* **Directions**: Please retype the material below word for word, leaving out the pictures.

* **Material for this task**:
+++++

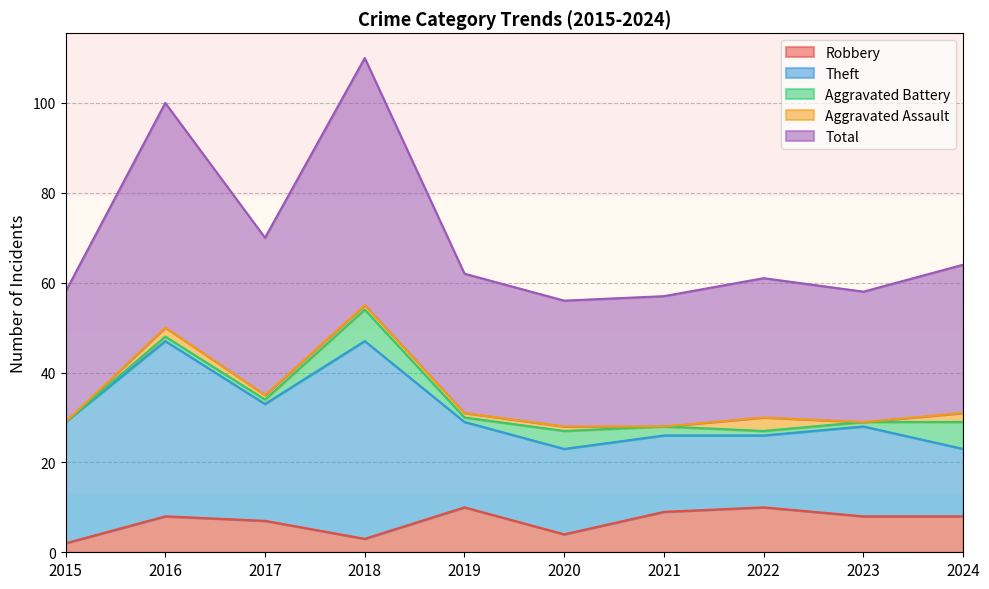

Which series has the largest total across all categories?

Total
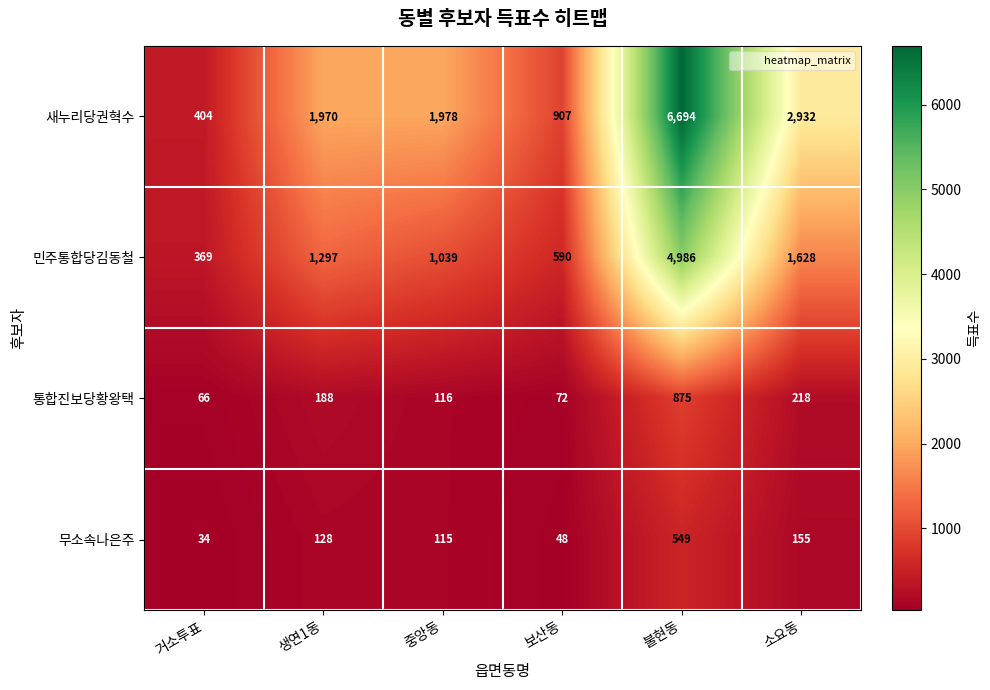

What value does the 통합진보당황왕택 series have at 소요동, to the nearest 10?

220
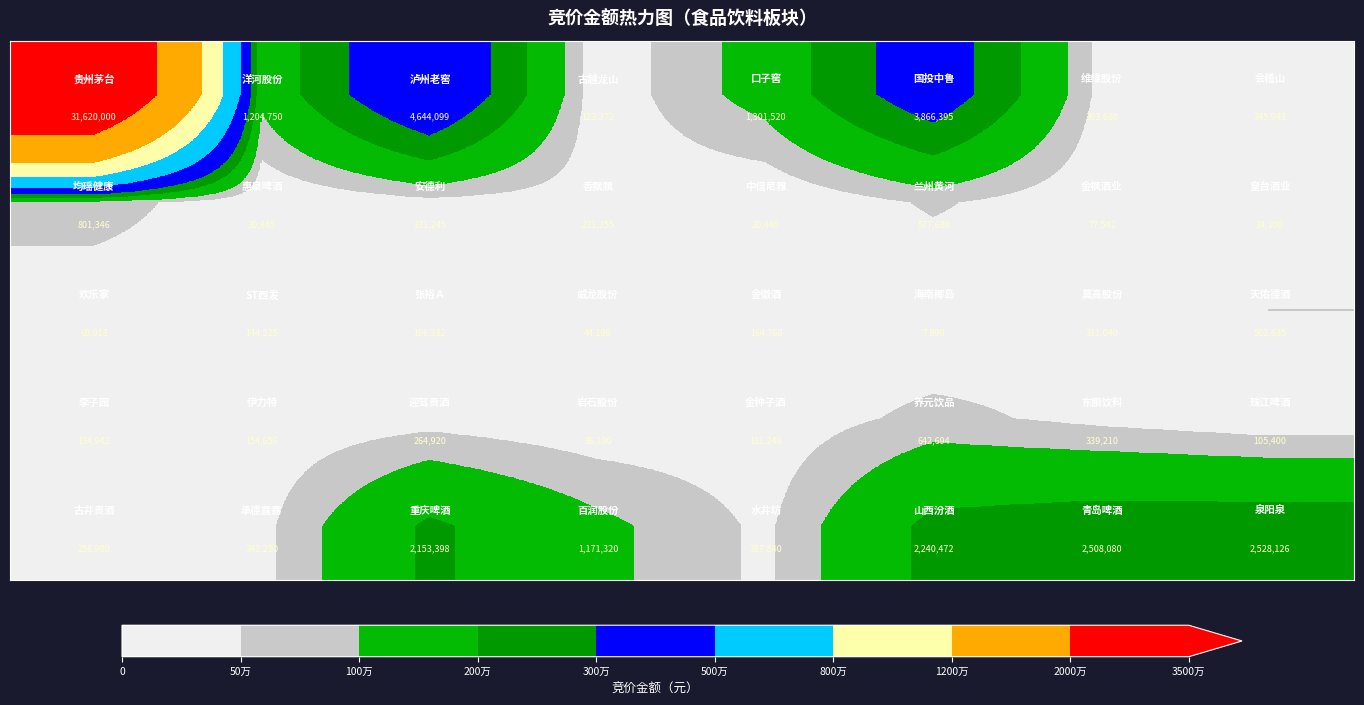

What is the minimum value shown in the chart?

7990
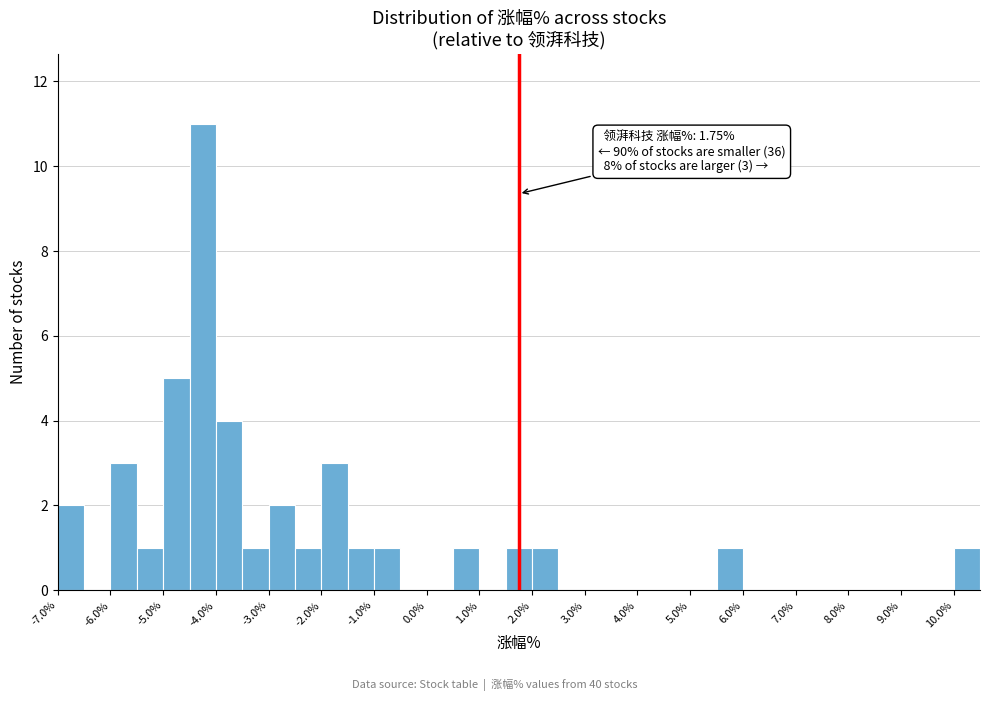

Over which range of the x-axis is the bar tallest?

-4.5 to -4.0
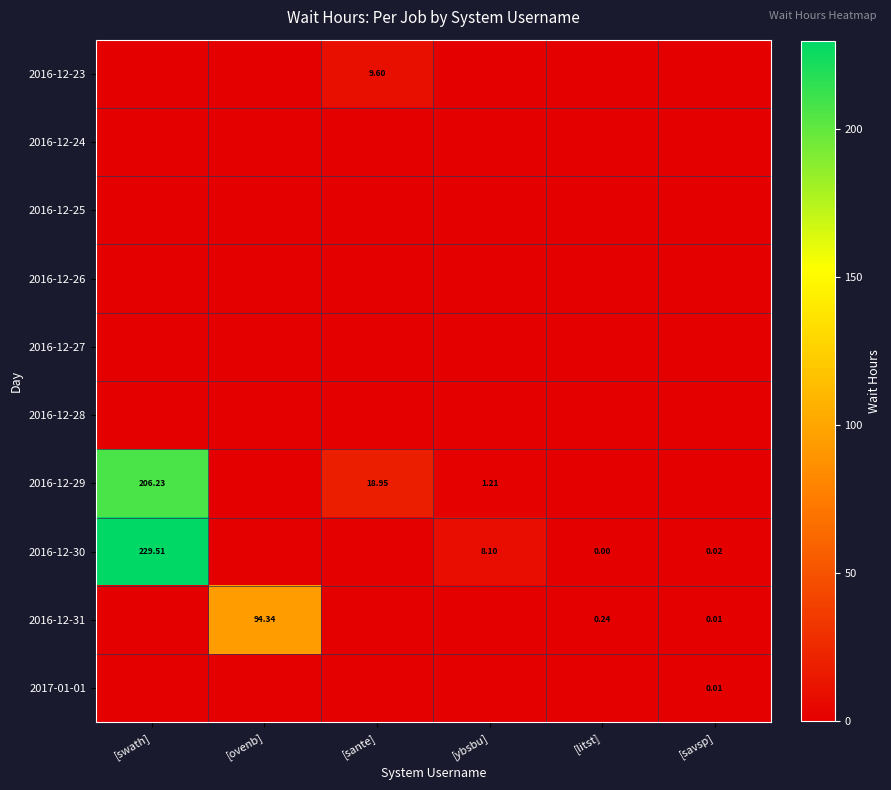

The value of 2016-12-30 at [ybsbu] is 8.1. True or false?

True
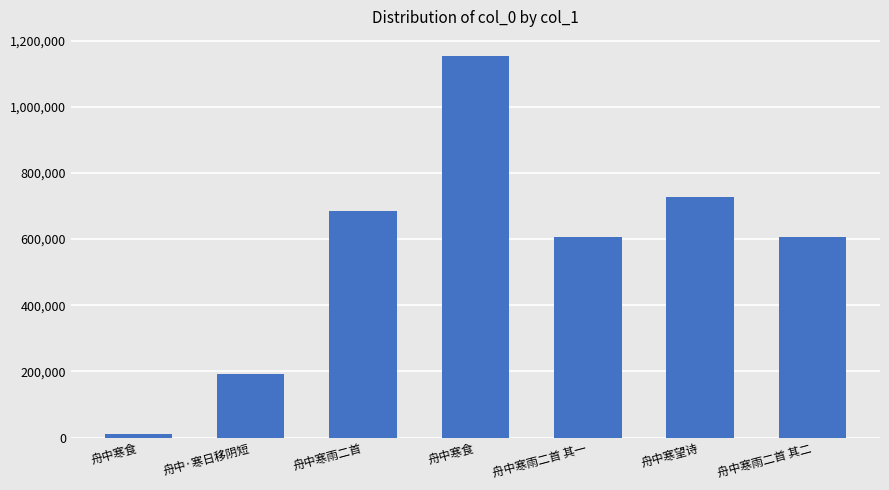

At which category does the chart reach its minimum across all series?

舟中寒食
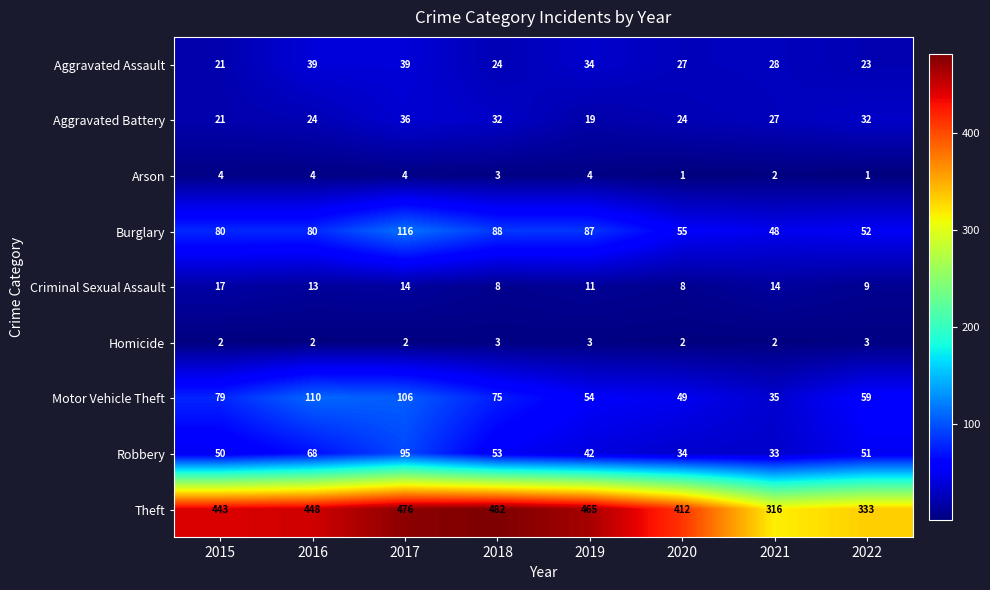

Where does the Aggravated Assault series first go above 28?

2016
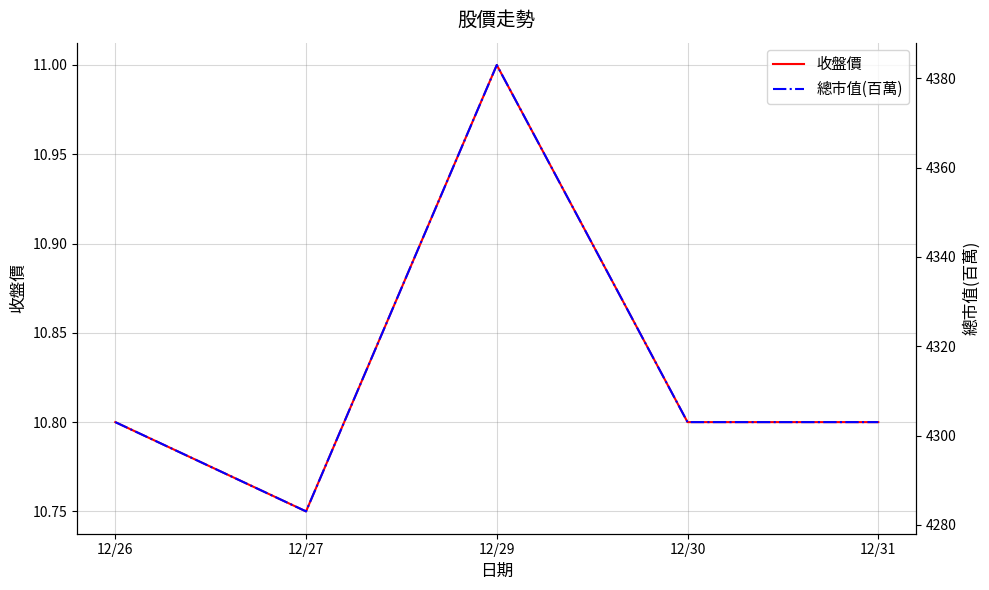

The value of 總市值(百萬) at 12/29 is 4383.0. True or false?

True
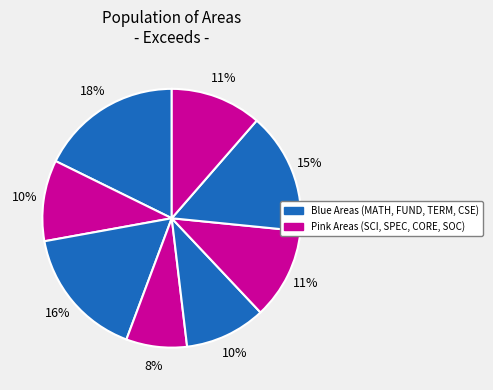

Rank the categories by value from highest to lowest.

MATH, FUNDAMENTALS, CSE, CORE, SOCIETY, SCIENCE, TERMINAL, SPECIALIZED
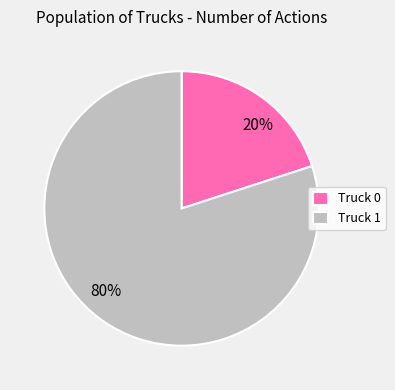

What is the ratio of the value at 80% to the value at 20%?

4.0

+++++

* **Response for this exercise**:
Which series has the largest total across all categories?

Total

What value does the 통합진보당황왕택 series have at 소요동, to the nearest 10?

220

What is the minimum value shown in the chart?

7990

Over which range of the x-axis is the bar tallest?

-4.5 to -4.0

The value of 2016-12-30 at [ybsbu] is 8.1. True or false?

True

At which category does the chart reach its minimum across all series?

舟中寒食

Where does the Aggravated Assault series first go above 28?

2016

The value of 總市值(百萬) at 12/29 is 4383.0. True or false?

True

Rank the categories by value from highest to lowest.

MATH, FUNDAMENTALS, CSE, CORE, SOCIETY, SCIENCE, TERMINAL, SPECIALIZED

What is the ratio of the value at 80% to the value at 20%?

4.0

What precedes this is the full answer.